LibLMFuzz: LLM-Augmented Fuzz Target Generation for Black-box Libraries
This reduces costs for cybersecurity practitioners dealing with black-box software, though it is incremental as it builds on existing fuzzing and LLM methods.
The paper tackled the problem of fuzzing closed-source libraries by introducing LibLMFuzz, a framework that uses an LLM to autonomously generate fuzz drivers, achieving 100% API coverage for 558 functions and 75.52% correct drivers on first execution.

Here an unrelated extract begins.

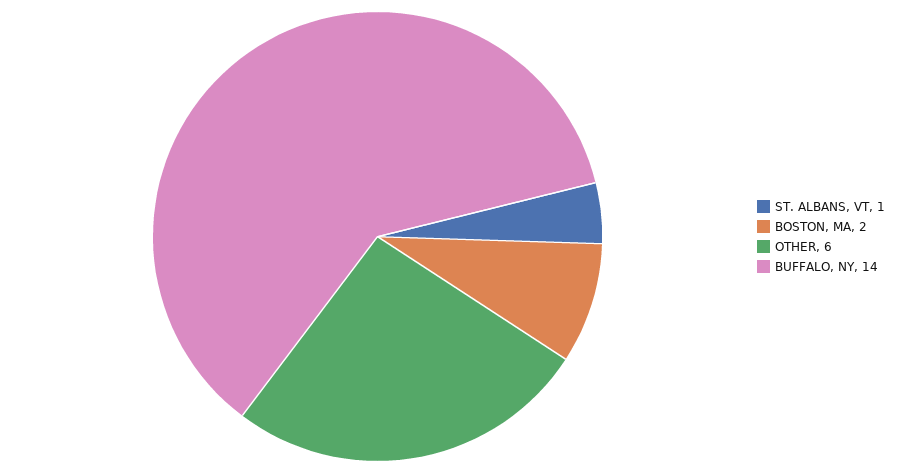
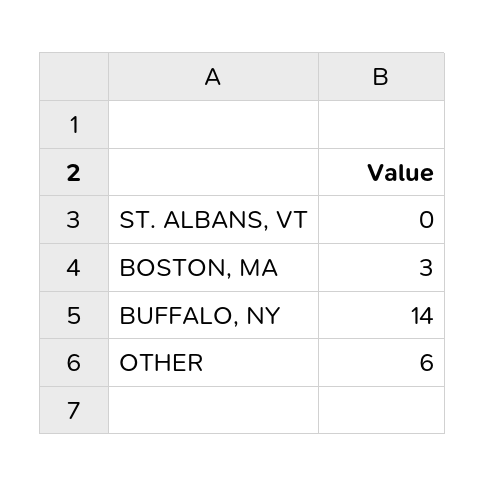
ST. ALBANS, VT: 1 -> 0
BOSTON, MA: 2 -> 3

A fundamental problem in cybersecurity and computer science is determining whether a program is free of bugs and vulnerabilities. Fuzzing, a popular approach to discovering vulnerabilities in programs, has several advantages over alternative strategies, although it has investment costs in the form of initial setup and continuous maintenance. The choice of fuzzing is further complicated when only a binary library is available, such as the case of closed-source and proprietary software. In response, we introduce LibLMFuzz, a framework that reduces costs associated with fuzzing closed-source libraries by pairing an agentic Large Language Model (LLM) with a lightweight tool-chain (disassembler/compiler/fuzzer) to autonomously analyze stripped binaries, plan fuzz strategies, generate drivers, and iteratively self-repair build or runtime errors. Tested on four widely-used Linux libraries, LibLMFuzz produced syntactically correct drivers for all 558 fuzz-able API functions, achieving 100% API coverage with no human intervention. Across the 1601 synthesized drivers, 75.52% were nominally correct on first execution. The results show that LLM-augmented middleware holds promise in reducing the costs of fuzzing black box components and provides a foundation for future research efforts. Future opportunities exist for research in branch coverage.